Ahh yes, thats used to slow me down, makes cycling so much harder, drat drat and double drat you all found out the secret to my weight loss


----------



## gb155 (17 Jun 2010)

TheBoyBilly said:


> And again well done from me Gaz. If I can match that 35-45lbs weight loss by the end of the year I shall be well chuffed. We can have a 'virtual' beer to toast the New Year in....what'ya think matey?
> 
> Bill




That Billy Boy sounds like a top idea, ITS ON


----------



## postman (17 Jun 2010)

Congratulations to you.

But has your shadow also lost weight ?


----------



## gb155 (17 Jun 2010)

postman said:


> Congratulations to you.
> 
> But has your shadow also lost weight ?



Thanks

Shadow ?


----------



## mooseracer (17 Jun 2010)

Stunning work, the difference in the pictures is simply amazing. "Big" respect.


----------



## gb155 (17 Jun 2010)

mooseracer said:


> Stunning work, the difference in the pictures is simply amazing. "Big" respect.



Thank you very much


----------



## Vikeonabike (20 Jun 2010)

Gaz, 
I have many friends that want to loose a few pounds and complain about it being too hard. 
A link to your blog has usually been enough to get most of them out doing a bit of exercise and on their way to dropping a stone or two.
Well done, you will have helped many more people than you realise to improve their lives!
Vike


----------



## gb155 (20 Jun 2010)

Vikeonabike said:


> Gaz,
> I have many friends that want to loose a few pounds and complain about it being too hard.
> A link to your blog has usually been enough to get most of them out doing a bit of exercise and on their way to dropping a stone or two.
> Well done, you will have helped many more people than you realise to improve their lives!
> Vike



Thats great to hear Vikes, the more people I can help will pay back all the poeple that helped and supported me in the early days.

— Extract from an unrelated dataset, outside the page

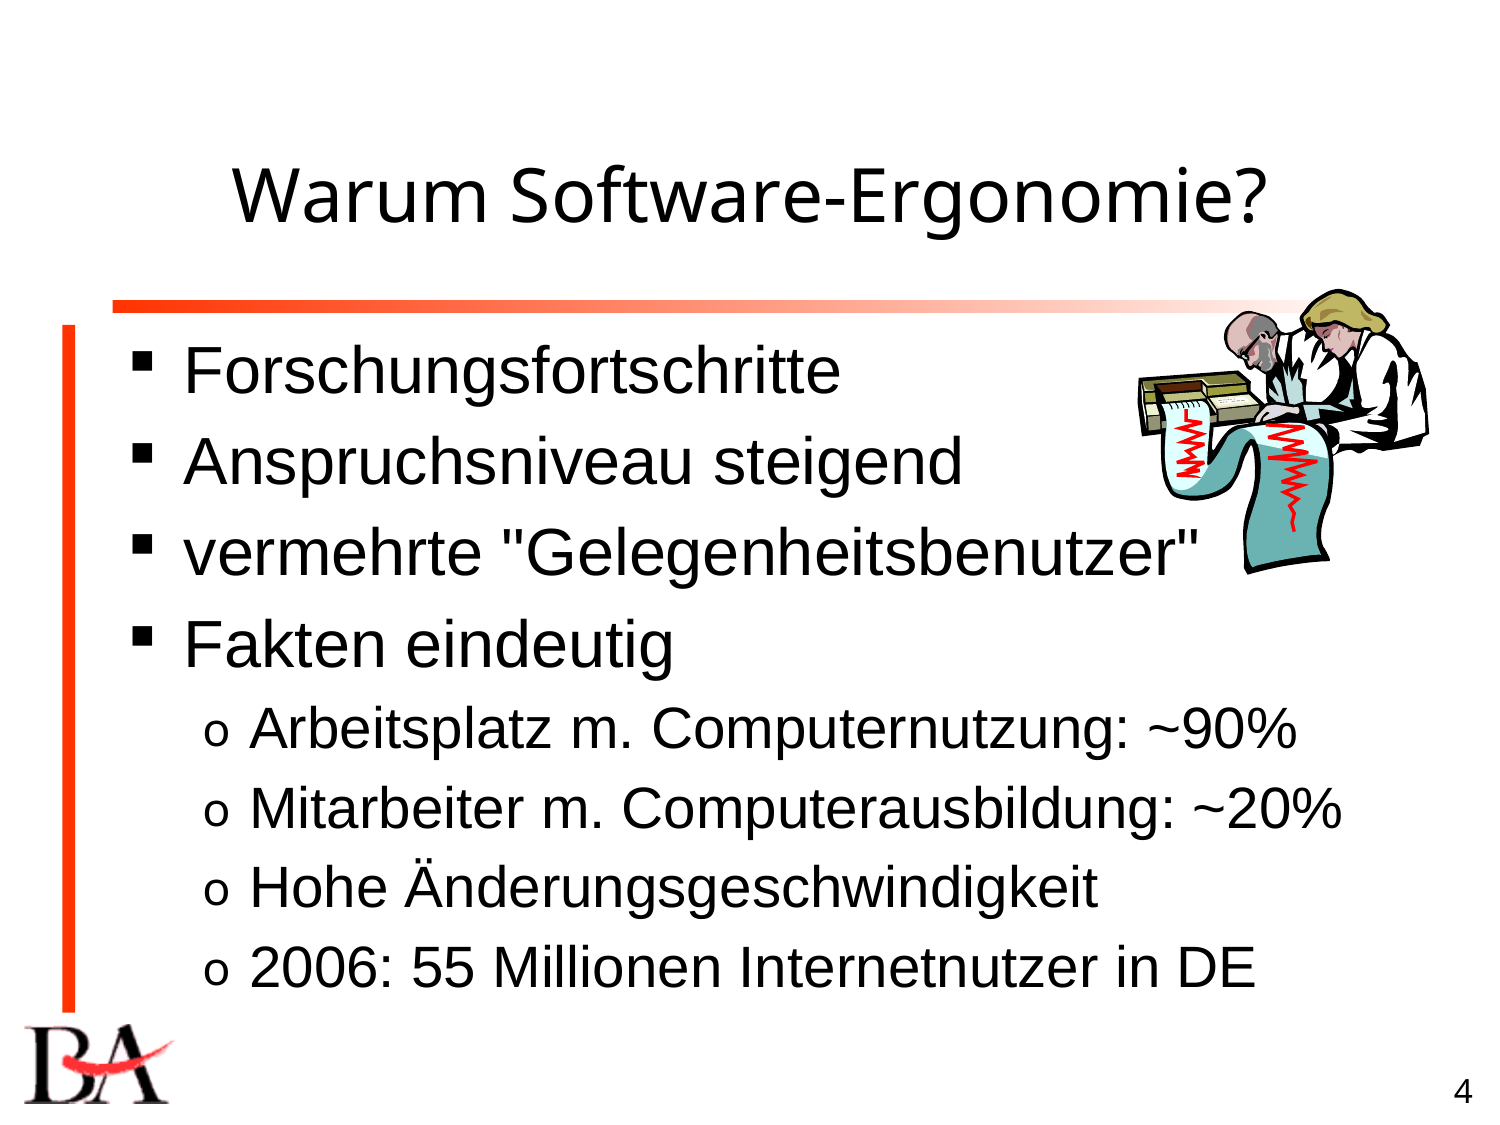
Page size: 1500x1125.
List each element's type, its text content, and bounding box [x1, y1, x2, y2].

Thanks for sharing and for sharing me 

Gaz


----------



## Sheffield_Tiger (20 Jun 2010)

I too have your blog bookmarked as an inspiration/kick up the arse

And by the way, the last photo...you don't look like the "average" 20 stone bloke either, some of that weight is definitely muscular rather that all flab - kind of a rugby player build (though stick with cycling - losing weight by having teeth knocked out isn't the best way forward)


----------



## Augustine (21 Jun 2010)

fantastic achievement. it's the will power and determination you must have that i'm so impressed by. keep going!


----------



## gb155 (21 Jun 2010)

Sheffield_Tiger said:


> I too have your blog bookmarked as an inspiration/kick up the arse
> 
> And by the way, the last photo...you don't look like the "average" 20 stone bloke either, some of that weight is *definitely muscular rather that all flab* - kind of a rugby player build (though stick with cycling - losing weight by having teeth knocked out isn't the best way forward)



Thanks mate 

but the reality is that the bit in bold is the wrong way round  LOL


----------



## gb155 (21 Jun 2010)

Augustine said:


> fantastic achievement. it's the will power and determination you must have that i'm so impressed by. keep going!



Thank you very much


----------